Problem to solve. Scan the listing beneath this sentence. Report each line with the word "весы".

Records provided.
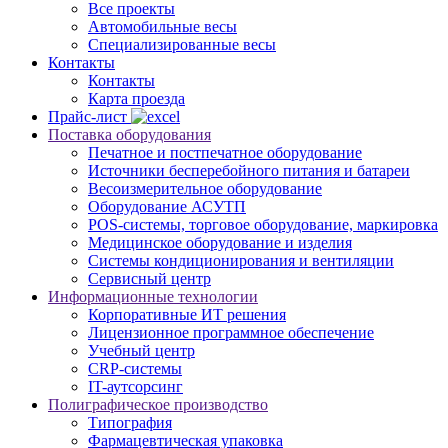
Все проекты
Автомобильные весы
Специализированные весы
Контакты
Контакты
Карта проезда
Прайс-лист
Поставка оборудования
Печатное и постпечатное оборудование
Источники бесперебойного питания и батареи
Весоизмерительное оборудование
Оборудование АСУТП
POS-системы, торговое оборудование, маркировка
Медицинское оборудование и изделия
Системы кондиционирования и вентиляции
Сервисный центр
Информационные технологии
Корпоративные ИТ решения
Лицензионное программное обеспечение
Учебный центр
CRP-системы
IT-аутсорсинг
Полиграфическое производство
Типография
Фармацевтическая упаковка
* * *
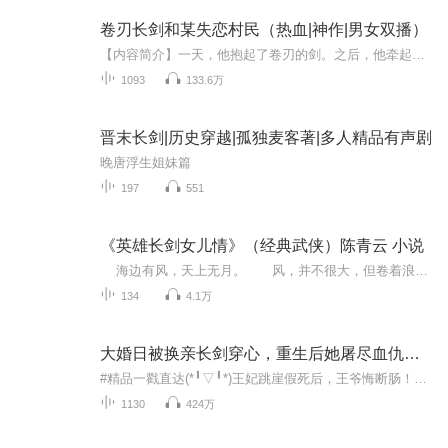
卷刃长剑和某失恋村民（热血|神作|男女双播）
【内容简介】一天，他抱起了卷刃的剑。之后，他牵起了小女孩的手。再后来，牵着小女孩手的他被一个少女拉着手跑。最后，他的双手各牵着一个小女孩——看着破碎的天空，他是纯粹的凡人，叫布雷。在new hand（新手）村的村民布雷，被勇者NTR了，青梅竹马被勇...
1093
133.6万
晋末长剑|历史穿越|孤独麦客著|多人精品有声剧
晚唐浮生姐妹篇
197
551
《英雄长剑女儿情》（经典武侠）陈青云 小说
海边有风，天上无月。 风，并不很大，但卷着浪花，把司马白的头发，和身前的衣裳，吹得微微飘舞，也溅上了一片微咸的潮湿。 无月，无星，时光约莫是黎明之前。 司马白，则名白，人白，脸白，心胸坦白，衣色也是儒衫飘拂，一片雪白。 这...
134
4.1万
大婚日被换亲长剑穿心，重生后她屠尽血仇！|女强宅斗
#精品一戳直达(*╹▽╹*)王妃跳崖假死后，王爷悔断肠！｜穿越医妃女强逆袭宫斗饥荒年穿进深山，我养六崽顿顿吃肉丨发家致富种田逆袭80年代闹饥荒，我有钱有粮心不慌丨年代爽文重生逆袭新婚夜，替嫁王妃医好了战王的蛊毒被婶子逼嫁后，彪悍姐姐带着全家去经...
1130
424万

Result below.
Автомобильные весы
Специализированные весы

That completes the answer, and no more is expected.